If you have three kids in four years, how many years will it be before you own nice clothing again? What about nice clothing that fits for more than a month AND doesn’t get ruined by the ice cream left on the sofa, spilled milk, or ketchup?
If your husband works for eight hours a day (and needs eight hours of consecutive sleep to pull that off) and you “don’t work” for 24 hours a day while never sleeping for more than two hours (if you’re lucky) at a time for two years, how many years does your partner need to take care of everything to make up the difference?
If you haven’t read a book with more than twenty words and big bright pictures on every stiff page in three years, how many months will it take for your vocabulary to contain more than one hundred words again?
If your child leaves one LEGO on the floor for every thirty minutes they spend playing with the building bricks, and cleans up only ten percent of the bricks they play with, and you have three children, how many bricks will you step on each day?
If you live in a house with four other people who can’t leave because of a pandemic, how many cups will you need to keep everyone from being thirsty each day? Bonus points if you can answer how many times you will need to hunt down all the cups and run the dishwasher to keep a clean supply.

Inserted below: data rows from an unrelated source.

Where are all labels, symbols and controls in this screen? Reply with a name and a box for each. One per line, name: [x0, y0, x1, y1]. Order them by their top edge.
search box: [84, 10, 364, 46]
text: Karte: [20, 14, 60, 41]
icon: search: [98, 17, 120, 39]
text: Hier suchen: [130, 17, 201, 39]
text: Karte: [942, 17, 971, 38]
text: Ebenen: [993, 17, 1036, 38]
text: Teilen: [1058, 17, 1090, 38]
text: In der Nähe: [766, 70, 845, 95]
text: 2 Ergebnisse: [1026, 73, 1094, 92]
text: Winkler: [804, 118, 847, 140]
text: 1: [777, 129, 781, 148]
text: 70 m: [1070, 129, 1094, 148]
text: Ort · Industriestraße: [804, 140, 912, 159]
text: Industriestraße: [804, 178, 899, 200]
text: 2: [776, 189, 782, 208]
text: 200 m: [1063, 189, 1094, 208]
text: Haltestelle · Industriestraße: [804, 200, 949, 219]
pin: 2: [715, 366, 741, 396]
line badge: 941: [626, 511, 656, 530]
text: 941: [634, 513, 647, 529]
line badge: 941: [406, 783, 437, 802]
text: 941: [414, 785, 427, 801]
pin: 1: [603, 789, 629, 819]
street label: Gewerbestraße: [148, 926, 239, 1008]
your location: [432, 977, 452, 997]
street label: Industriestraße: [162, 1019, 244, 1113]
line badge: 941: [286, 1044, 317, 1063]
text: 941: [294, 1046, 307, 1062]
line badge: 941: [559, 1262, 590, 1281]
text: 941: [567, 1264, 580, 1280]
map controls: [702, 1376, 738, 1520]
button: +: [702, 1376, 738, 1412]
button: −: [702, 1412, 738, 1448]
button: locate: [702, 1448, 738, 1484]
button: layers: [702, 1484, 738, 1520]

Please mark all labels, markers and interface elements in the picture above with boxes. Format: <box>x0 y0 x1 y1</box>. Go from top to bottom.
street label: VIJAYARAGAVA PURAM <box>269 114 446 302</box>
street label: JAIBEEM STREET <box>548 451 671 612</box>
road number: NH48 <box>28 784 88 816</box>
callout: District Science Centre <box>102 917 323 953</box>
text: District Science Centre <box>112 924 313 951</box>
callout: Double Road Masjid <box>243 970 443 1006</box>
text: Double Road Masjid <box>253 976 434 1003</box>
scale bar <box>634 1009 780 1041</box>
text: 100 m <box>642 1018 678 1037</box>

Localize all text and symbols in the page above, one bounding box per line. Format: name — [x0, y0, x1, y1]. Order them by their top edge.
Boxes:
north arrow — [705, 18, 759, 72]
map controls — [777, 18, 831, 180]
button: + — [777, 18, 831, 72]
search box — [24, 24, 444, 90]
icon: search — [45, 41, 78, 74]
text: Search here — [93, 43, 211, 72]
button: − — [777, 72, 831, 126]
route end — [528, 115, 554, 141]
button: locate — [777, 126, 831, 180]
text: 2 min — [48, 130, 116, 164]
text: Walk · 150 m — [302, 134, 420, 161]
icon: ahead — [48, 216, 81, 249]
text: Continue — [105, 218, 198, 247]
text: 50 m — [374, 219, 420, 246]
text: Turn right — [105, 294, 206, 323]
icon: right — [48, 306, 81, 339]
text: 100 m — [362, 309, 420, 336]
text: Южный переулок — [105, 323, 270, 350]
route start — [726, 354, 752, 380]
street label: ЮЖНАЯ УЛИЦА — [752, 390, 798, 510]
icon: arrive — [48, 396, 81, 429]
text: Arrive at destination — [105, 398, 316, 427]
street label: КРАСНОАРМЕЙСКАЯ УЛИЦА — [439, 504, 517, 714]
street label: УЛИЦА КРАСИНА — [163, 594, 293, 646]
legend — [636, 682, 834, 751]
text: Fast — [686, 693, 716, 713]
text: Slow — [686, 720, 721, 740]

If your first child grows at an average rate of eight pounds per year, and your second child is two years younger but grows at an average rate of twelve pounds per year, how many years until you need to buy two of everything so they both have shoes and clothes to wear?
If you have an infant, a toddler, and a preschooler, and own two cars, but carpool with another family with two children once a week, how many car seats and of which type will you need for an entire school year? Don’t forget that the morning drop off requires a different car than the afternoon pickup.
What about you? What are your best mom math problems?